To Graff, that’s humbug, and he advocates that college professors focus on teaching students how to write in the argumentative academic style he calls the “they say/I say” essay. That certainly would be an improvement over the rambling, feelings-oriented sort of writing that now often passes as academic work. For one thing, that would clue students into one of the key aspects of higher education—that it’s about the clash of ideas (or at least ought to be).
I agree entirely with Professor Graff’s conclusion: “Young people who learn ‘they say/I say’ and thus get in the habit of summarizing the views of others will recognize that their opinions properly exist in a marketplace of opinions, and they will in turn be apt to look upon fellow citizens as interlocutors rather than as foes….”
In formulating the sort of writing assignments Graff favors, it would be best to avoid hot current topics, as Professor Steven Combs observed in this recent Pope Center piece. With controversial topics and professors who think their job is to turn students into “change agents,” the natural tendency will be for students to worry more about what they write than how they write it. Ditto for the professors.
But even if we could get college professors to accept Graff’s idea and Combs’ proviso, we would still have a serious problem. Few professors are willing to devote the great amount of time that’s required to grade student papers. Students need a lot of feedback from faculty and that calls for line by line editing to show all the errors: spelling, punctuation, usage, structure, logic, and so on.
Unfortunately, as Professor Murray Sperber pointed out in this 2011 Pope Center article, most faculty members don’t want to take the time that such editing requires. They’re busy with other things, so critiques of student papers are often limited to banal statements that are little more than smiley face stickers.

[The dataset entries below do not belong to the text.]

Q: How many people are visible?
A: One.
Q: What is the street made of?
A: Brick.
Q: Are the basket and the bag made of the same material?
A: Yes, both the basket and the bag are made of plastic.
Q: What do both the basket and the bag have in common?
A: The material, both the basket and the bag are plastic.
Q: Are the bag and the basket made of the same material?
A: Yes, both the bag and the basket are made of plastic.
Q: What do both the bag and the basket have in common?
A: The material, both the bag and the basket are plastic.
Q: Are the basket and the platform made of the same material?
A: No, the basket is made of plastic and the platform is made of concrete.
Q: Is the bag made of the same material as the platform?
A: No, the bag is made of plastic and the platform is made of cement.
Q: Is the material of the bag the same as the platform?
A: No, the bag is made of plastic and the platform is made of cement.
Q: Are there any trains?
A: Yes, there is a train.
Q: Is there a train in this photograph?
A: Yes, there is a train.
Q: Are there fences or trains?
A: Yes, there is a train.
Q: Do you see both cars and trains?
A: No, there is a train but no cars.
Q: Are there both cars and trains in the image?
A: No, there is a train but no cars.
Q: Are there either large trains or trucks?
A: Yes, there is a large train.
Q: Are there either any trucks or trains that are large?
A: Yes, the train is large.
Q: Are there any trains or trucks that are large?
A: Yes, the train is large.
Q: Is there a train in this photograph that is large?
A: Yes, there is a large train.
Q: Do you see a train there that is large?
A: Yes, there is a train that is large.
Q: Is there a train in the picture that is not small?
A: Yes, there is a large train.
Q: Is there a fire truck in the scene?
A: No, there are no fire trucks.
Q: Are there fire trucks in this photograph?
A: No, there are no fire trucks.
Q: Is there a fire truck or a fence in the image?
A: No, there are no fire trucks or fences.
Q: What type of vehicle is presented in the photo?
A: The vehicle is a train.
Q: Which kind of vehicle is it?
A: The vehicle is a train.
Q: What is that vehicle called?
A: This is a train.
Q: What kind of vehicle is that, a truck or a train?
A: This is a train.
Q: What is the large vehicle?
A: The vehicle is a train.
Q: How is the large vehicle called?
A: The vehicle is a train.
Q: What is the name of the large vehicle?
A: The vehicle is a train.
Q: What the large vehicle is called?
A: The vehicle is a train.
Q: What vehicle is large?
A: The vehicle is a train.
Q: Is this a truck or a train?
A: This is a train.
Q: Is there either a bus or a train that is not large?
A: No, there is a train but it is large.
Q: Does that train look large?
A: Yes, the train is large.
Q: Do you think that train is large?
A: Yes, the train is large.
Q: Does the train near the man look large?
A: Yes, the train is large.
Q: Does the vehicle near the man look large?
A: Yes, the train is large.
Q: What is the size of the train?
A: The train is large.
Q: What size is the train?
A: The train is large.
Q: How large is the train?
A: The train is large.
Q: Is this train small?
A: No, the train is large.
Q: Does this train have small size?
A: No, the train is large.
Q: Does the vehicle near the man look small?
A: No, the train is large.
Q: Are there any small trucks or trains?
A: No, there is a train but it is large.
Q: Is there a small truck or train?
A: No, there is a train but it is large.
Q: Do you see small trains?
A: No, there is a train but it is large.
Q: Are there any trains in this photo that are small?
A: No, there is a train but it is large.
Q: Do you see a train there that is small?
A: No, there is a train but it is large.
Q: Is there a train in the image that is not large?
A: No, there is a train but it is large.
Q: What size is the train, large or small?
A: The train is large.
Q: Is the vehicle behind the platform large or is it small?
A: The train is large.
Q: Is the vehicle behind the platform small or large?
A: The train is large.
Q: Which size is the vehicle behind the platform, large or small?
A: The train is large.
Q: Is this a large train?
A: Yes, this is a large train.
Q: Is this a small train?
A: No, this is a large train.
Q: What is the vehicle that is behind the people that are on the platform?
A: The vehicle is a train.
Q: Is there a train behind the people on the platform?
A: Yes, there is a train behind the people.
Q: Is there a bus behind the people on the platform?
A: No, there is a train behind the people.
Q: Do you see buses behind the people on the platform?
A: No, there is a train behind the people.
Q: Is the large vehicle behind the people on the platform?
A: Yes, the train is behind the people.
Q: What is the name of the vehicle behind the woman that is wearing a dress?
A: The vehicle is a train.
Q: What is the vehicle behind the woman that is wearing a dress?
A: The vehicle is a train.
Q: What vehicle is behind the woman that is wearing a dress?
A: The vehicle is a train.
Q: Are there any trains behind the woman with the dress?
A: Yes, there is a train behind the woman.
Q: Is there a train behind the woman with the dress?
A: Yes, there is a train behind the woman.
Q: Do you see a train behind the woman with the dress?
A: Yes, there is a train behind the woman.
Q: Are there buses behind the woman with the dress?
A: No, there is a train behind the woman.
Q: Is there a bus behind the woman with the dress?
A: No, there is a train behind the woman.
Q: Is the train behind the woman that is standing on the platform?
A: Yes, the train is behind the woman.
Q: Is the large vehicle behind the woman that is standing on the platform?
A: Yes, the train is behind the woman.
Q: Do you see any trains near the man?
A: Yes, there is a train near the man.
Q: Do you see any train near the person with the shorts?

Besides, when professors do take the time for careful editing, they might regret it. UCLA professor Val Rust brought on a full-fledged protest complete with accusations of racism simply because he had the gall to note writing errors in his students’ dissertation proposals. As the indignant students declared, Rust had corrected “perceived grammatical choices that in actuality reflect ideologies.”
Terrible, just terrible. Moreover, those insensitive grammar lessons allegedly “contributed to a hostile class climate.”
Why would a professor risk that?
Rarely is there any reward for undertaking the thankless and potentially risky chore of criticizing student writing and rarely is there any penalty for shirking it. That being generally the case, those students who actually want to learn to write well might want to consider the path chosen by David Bass.
David explained in this piece that he knew he wanted to become a writer and concluded that the best way to learn the craft was to do it. So he enrolled in an online degree program that didn’t cost too much money or, more importantly, too much of his time. He put his time into writing for the John Locke Foundation under the supervision of veteran journalists and policy experts.
Of course, not everyone can get such excellent on-the-job-training, but the key point is that students should not assume that going to college will turn them into good writers. It’s much more likely that professors will neglect their poor writing, while perhaps even encouraging them to believe that they are good, if not excellent writers. For the faculty, that’s the path of least resistance.
It’s hard to see how colleges will break their bad habit of allowing students to coast through with miserable writing skills. Despite the presence of a few traditionalists and reformers such as Graff, Combs, and Rust, academic writing instruction still seems to be heading in the wrong direction.